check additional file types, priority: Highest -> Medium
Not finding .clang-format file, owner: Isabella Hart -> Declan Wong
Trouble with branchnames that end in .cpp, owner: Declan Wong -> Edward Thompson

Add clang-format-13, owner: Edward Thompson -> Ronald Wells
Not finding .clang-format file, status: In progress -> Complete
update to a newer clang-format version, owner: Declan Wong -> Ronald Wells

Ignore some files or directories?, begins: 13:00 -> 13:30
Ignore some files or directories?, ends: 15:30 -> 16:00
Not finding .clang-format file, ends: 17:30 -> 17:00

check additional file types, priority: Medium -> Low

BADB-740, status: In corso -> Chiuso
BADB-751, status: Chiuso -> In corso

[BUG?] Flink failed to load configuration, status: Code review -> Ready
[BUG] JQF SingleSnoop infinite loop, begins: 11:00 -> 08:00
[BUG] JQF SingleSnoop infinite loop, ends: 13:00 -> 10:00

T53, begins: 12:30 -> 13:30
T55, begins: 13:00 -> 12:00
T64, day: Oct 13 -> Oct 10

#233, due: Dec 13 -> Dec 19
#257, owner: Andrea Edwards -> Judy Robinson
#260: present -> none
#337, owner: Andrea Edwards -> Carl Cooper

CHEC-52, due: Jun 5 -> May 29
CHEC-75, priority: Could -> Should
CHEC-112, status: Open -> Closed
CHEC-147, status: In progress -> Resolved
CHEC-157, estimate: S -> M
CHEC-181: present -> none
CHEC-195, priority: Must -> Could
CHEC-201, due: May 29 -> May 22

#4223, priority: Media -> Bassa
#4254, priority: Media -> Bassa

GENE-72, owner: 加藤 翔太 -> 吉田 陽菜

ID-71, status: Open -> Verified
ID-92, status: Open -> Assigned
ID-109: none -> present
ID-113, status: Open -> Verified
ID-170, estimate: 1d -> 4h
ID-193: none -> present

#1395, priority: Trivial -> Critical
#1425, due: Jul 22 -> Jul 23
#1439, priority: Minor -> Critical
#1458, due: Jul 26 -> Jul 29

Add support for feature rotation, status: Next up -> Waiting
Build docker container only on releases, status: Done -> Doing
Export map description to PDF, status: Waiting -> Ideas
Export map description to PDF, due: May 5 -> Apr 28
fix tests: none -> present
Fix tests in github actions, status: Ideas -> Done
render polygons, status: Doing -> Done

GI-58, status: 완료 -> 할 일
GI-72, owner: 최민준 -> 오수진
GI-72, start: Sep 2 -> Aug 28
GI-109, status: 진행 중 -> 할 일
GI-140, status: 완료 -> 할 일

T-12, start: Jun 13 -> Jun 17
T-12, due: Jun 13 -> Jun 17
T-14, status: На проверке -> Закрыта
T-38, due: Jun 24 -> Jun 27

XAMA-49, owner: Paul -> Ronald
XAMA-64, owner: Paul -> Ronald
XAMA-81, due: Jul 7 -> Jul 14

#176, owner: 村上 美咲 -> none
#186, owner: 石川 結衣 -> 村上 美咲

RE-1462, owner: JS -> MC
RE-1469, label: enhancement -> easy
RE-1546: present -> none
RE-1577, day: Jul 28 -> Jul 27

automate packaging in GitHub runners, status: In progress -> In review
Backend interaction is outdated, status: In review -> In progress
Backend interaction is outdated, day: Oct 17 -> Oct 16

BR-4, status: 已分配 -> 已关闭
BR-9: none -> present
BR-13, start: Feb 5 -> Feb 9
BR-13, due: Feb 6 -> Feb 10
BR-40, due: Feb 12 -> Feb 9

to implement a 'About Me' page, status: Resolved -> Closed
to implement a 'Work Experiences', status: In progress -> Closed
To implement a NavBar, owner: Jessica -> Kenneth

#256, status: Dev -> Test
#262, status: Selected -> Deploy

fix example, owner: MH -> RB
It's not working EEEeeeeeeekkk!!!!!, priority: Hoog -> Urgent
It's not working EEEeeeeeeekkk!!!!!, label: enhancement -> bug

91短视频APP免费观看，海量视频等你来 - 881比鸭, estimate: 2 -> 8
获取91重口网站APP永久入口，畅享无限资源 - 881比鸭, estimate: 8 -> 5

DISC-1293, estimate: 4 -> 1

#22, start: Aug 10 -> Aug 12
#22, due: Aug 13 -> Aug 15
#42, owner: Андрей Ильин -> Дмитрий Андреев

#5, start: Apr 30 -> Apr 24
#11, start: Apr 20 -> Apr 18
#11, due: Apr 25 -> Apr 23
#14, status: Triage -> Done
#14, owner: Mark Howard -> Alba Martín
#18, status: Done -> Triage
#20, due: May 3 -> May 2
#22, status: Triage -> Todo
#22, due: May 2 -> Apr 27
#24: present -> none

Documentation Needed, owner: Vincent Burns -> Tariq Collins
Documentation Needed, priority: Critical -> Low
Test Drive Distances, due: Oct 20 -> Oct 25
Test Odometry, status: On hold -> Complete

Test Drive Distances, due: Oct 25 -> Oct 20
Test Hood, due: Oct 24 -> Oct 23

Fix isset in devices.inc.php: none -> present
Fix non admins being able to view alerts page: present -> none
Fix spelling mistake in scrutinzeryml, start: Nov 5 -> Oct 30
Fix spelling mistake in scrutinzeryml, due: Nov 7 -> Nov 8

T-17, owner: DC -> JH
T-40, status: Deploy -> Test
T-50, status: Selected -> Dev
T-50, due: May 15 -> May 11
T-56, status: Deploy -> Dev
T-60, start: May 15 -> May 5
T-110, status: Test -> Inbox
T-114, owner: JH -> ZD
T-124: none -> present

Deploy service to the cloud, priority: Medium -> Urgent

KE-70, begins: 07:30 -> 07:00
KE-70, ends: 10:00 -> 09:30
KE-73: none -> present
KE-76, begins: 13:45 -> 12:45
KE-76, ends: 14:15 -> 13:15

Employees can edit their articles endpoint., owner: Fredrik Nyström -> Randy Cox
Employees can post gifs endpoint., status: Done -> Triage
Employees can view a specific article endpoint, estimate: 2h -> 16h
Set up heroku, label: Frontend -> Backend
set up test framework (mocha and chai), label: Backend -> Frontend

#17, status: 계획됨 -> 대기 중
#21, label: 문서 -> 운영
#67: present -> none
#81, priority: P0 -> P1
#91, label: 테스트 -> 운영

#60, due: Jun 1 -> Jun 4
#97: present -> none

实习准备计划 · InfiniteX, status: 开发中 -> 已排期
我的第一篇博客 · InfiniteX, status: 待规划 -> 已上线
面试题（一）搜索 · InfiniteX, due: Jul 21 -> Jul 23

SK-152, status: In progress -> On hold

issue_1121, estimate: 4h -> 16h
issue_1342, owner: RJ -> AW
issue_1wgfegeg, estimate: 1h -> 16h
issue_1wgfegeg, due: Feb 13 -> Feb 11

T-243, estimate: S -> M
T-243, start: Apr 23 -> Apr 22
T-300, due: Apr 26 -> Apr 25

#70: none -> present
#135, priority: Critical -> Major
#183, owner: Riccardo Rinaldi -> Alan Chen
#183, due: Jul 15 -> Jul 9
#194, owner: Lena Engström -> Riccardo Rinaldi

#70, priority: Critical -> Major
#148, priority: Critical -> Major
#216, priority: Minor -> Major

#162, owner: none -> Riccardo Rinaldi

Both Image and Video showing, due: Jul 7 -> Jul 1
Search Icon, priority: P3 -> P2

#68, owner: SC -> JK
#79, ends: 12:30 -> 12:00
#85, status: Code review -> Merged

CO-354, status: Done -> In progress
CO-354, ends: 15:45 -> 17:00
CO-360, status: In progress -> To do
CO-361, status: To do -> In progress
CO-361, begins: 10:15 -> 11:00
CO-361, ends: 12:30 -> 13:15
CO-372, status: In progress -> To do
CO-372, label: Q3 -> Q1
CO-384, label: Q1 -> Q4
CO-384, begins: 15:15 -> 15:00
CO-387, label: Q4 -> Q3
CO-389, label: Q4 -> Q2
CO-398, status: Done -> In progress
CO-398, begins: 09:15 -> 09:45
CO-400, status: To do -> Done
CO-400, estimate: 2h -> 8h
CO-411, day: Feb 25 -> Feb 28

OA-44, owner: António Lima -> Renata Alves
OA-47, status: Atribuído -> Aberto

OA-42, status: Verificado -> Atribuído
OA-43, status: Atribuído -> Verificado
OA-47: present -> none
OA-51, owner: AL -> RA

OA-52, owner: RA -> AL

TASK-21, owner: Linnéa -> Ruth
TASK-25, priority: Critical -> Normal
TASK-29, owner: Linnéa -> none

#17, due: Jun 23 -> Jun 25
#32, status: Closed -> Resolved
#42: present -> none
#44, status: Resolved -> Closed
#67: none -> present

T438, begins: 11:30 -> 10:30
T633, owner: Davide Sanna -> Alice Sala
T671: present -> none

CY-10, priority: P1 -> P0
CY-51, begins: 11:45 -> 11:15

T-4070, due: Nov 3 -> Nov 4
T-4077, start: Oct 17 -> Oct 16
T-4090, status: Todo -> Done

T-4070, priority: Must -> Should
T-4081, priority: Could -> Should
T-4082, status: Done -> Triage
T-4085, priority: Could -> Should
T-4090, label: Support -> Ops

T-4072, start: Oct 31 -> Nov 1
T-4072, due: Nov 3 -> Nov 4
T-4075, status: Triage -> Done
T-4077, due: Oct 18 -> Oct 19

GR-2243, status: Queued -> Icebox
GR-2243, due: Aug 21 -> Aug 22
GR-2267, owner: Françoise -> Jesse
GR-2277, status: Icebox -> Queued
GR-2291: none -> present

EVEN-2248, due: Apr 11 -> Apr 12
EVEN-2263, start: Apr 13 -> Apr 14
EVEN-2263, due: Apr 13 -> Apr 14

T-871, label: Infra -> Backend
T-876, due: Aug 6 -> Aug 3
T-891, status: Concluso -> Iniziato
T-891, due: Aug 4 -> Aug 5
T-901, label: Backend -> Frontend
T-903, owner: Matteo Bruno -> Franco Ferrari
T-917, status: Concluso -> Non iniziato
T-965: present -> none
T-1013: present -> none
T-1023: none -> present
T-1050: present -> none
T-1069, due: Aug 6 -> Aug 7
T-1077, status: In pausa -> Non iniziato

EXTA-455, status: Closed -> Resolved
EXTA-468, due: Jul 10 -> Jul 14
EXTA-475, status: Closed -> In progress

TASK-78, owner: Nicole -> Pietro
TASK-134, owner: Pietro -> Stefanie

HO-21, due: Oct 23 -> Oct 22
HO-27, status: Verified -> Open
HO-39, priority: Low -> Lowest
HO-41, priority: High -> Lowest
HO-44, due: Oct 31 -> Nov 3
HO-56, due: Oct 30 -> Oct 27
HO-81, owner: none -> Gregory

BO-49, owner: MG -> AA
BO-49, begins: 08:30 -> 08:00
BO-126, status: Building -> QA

◆ BRIEF:
After locating the line with "T-4072, due: Nov 3 -> Nov 4" in the records above, please set down that line and all later ones exactly, and no other line.

◆ RESULT OF THIS TASK:
T-4072, due: Nov 3 -> Nov 4
T-4075, status: Triage -> Done
T-4077, due: Oct 18 -> Oct 19

GR-2243, status: Queued -> Icebox
GR-2243, due: Aug 21 -> Aug 22
GR-2267, owner: Françoise -> Jesse
GR-2277, status: Icebox -> Queued
GR-2291: none -> present

EVEN-2248, due: Apr 11 -> Apr 12
EVEN-2263, start: Apr 13 -> Apr 14
EVEN-2263, due: Apr 13 -> Apr 14

T-871, label: Infra -> Backend
T-876, due: Aug 6 -> Aug 3
T-891, status: Concluso -> Iniziato
T-891, due: Aug 4 -> Aug 5
T-901, label: Backend -> Frontend
T-903, owner: Matteo Bruno -> Franco Ferrari
T-917, status: Concluso -> Non iniziato
T-965: present -> none
T-1013: present -> none
T-1023: none -> present
T-1050: present -> none
T-1069, due: Aug 6 -> Aug 7
T-1077, status: In pausa -> Non iniziato

EXTA-455, status: Closed -> Resolved
EXTA-468, due: Jul 10 -> Jul 14
EXTA-475, status: Closed -> In progress

TASK-78, owner: Nicole -> Pietro
TASK-134, owner: Pietro -> Stefanie

HO-21, due: Oct 23 -> Oct 22
HO-27, status: Verified -> Open
HO-39, priority: Low -> Lowest
HO-41, priority: High -> Lowest
HO-44, due: Oct 31 -> Nov 3
HO-56, due: Oct 30 -> Oct 27
HO-81, owner: none -> Gregory

BO-49, owner: MG -> AA
BO-49, begins: 08:30 -> 08:00
BO-126, status: Building -> QA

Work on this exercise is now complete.